Have a Ball: Join the Game

Flakes of green Astroturf flutter to the ground as Niels Jensen dribbles the football down the field, glancing up briefly to see where he should send the ball.

Suggestions come pouring out of his teammates in a torrent of Russian and English -- mostly English. He passes the ball off to a teammate and looks for his next move.

It's a Saturday evening and the Denmark native is part of the growing population of expatriates turning to organized sports to stay fit.

"The first question I ask anyone new to town is 'Do you speak English?' And then I ask 'Do you play football?'" Raul Martinez, Jensen's teammate, said while getting ready for a recent game of the Over 30s Expat League.

Over the years, many expats have attempted to form a variety of sports teams in town.

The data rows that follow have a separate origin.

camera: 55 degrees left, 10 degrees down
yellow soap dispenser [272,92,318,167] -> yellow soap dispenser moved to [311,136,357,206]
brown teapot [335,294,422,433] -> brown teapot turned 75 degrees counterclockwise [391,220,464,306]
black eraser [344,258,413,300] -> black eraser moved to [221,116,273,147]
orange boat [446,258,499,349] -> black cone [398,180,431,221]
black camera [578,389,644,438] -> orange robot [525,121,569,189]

Only a few have survived the high costs that are often associated with maintaining such leagues.

When the Over 30s Expat League started up a little more than three years ago, it consisted of just two teams, aimed primarily, as the name suggests, at people over the age of 30. Finding enough players for a full field game was a challenge. Interest has since soared, however, and there are now eight teams.

While there is no single explanation for the surge, a flurry of promotion via the Internet has helped to send numbers climbing, reflecting a multistage recruitment process that now wends its way through offices across the city and into the blogosphere.

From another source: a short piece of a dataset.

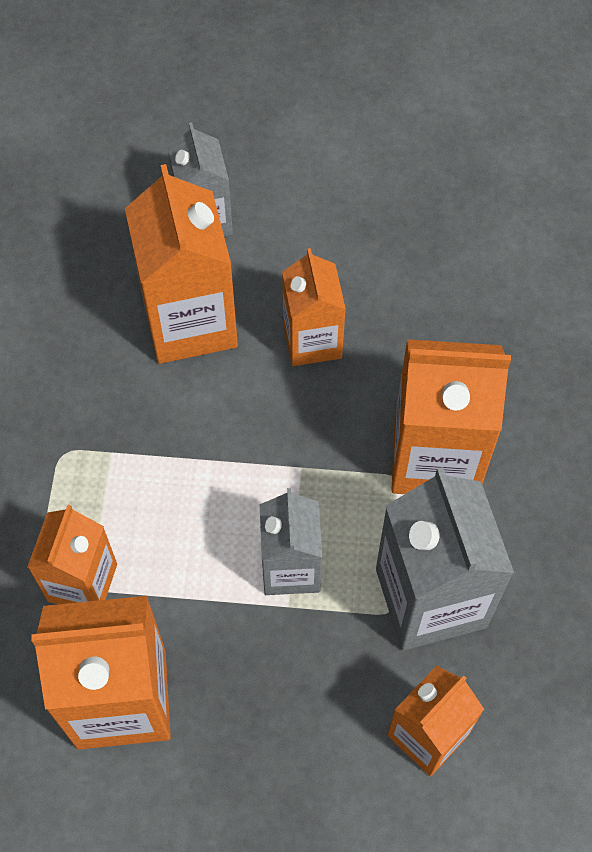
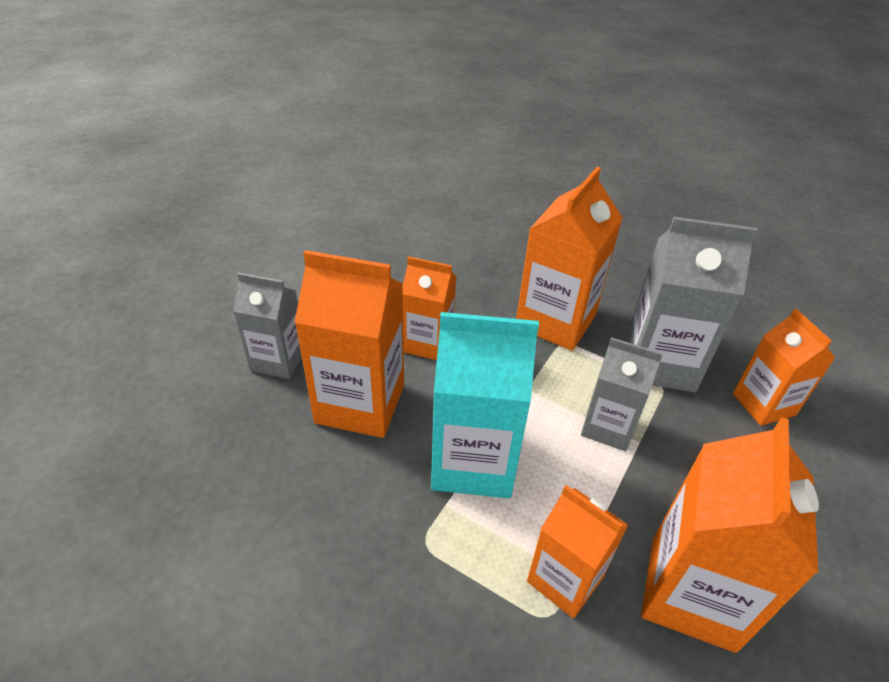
camera: 65 degrees left, 20 degrees down
none -> turquoise carton [431,312,539,498]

The proliferation is hardly contained to football. The Moscow Dragons' feats on the rugby scene and increasing interest in broomball have helped to raise their profile, triggering their growth as well. The Dragons, started up in 1997, boast on their web site that they now have more than 230 members. The Moscow Broomball League now lists 20 teams on its web site.

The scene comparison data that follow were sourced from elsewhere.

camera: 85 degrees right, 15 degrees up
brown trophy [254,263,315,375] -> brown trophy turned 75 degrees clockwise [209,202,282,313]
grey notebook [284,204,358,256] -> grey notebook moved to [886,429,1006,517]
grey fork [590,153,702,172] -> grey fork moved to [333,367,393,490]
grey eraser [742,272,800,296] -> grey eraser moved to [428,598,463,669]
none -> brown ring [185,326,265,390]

For those who have just arrived in the city, the teams give them an instant group of friends, a network of support that helps them adjust to their new life. Those who participate say the sport itself is only part of what draws them to the field or court. It's the camaraderie, the bonding over shashlik and beer after the game that's just as important.

"For some people who played football back home, it's important to join a football team here," Roelof Stellingwerff, of the Netherlands, said after a recent game. "The whole week is about looking forward to the game and what follows."

And as can be imagined, the numbers ebb and flow in a pattern that is in synch with the expat population.

Flag football seems to draw more American expat athletes. The Moscow Flag Football League, which plays in the park behind the U.S. Embassy and at a Moscow State University field, just wrapped up its fourth season.

For MT
Broomball has been sweeping a growing number of Moscow expats off their feet.
What started initially as a pickup game among a small group of Americans has developed into a full-fledged league. There are no fixed teams or official scoring, but the mailing list now includes over 50 names, organizers said.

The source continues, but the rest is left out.